Il y eut en province quelques résistances[1] ; mais furent-elles bien sérieuses ? Je me permets d’en douter quand je consulte le dossier publié par Péguy dans le neuvième numéro de la sixième série de ses Cahiers de la quinzaine. Quelques personnages au verbe abondant, sonore et plein de galimatias, se trouvèrent un peu gênés sans doute devant les sourires moqueurs des notables épiciers et des éminents pharmaciens, qui constituent l’élite des sociétés savantes et musicales devant lesquelles ils étaient habitués à pérorer sur la justice, la vérité et la lumière. Ils éprouvèrent le besoin de se donner des allures stoïques.

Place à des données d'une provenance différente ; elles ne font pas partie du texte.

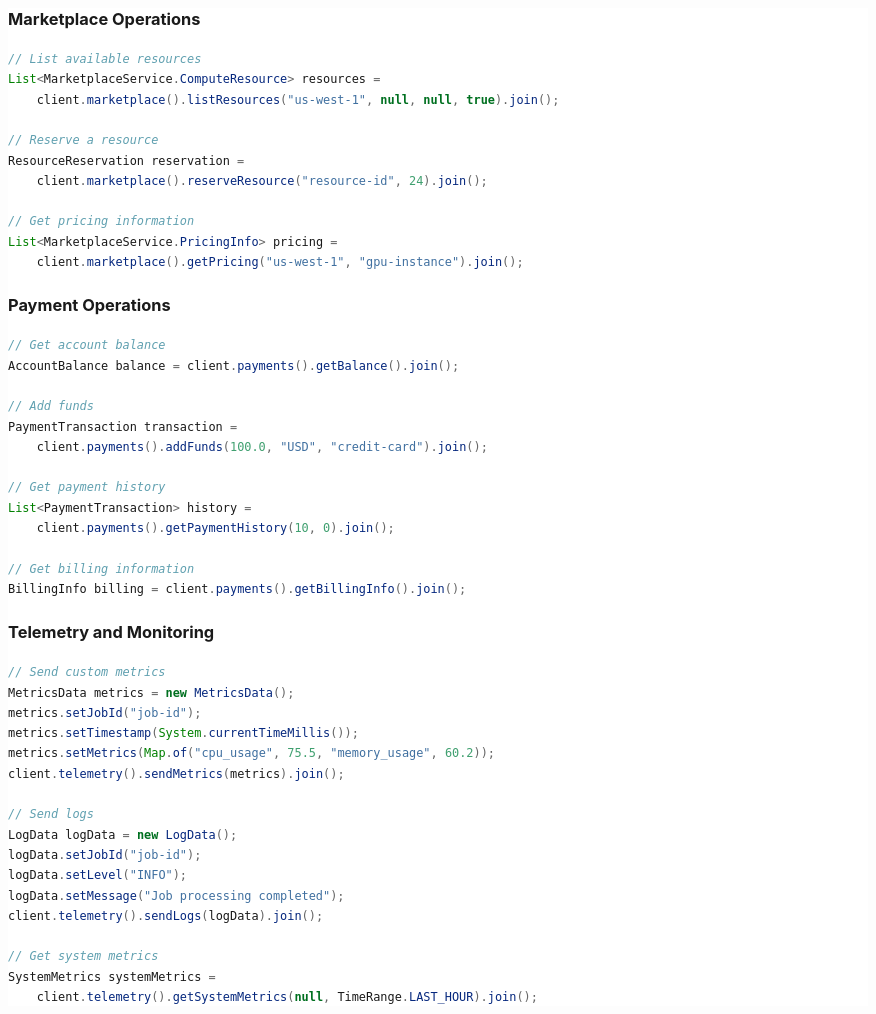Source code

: ### Marketplace Operations

```java
// List available resources
List<MarketplaceService.ComputeResource> resources = 
    client.marketplace().listResources("us-west-1", null, null, true).join();

// Reserve a resource
ResourceReservation reservation = 
    client.marketplace().reserveResource("resource-id", 24).join();

// Get pricing information
List<MarketplaceService.PricingInfo> pricing = 
    client.marketplace().getPricing("us-west-1", "gpu-instance").join();
```

### Payment Operations

```java
// Get account balance
AccountBalance balance = client.payments().getBalance().join();

// Add funds
PaymentTransaction transaction = 
    client.payments().addFunds(100.0, "USD", "credit-card").join();

// Get payment history
List<PaymentTransaction> history = 
    client.payments().getPaymentHistory(10, 0).join();

// Get billing information
BillingInfo billing = client.payments().getBillingInfo().join();
```

### Telemetry and Monitoring

```java
// Send custom metrics
MetricsData metrics = new MetricsData();
metrics.setJobId("job-id");
metrics.setTimestamp(System.currentTimeMillis());
metrics.setMetrics(Map.of("cpu_usage", 75.5, "memory_usage", 60.2));
client.telemetry().sendMetrics(metrics).join();

// Send logs
LogData logData = new LogData();
logData.setJobId("job-id");
logData.setLevel("INFO");
logData.setMessage("Job processing completed");
client.telemetry().sendLogs(logData).join();

// Get system metrics
SystemMetrics systemMetrics = 
    client.telemetry().getSystemMetrics(null, TimeRange.LAST_HOUR).join();
```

Est-il rien de plus beau que ce passage d’une lettre du professeur Bouglé, grand docteur ès sciences sociales, que je trouve à la page 13 : « J’ai été bien heureux d’apprendre que la ligue allait enfin dire son mot. Son silence étonne et effraie ? Voilà un garçon qui doit avoir l’effroi et l’étonnement bien faciles. Francis De Pressensé eut aussi ses angoisses ; il est spécialiste en ce genre ;

  1. La province n’est pas, en effet, aussi habituée que Paris à l’indulgence pour les ruses et les brigandages pacifiques.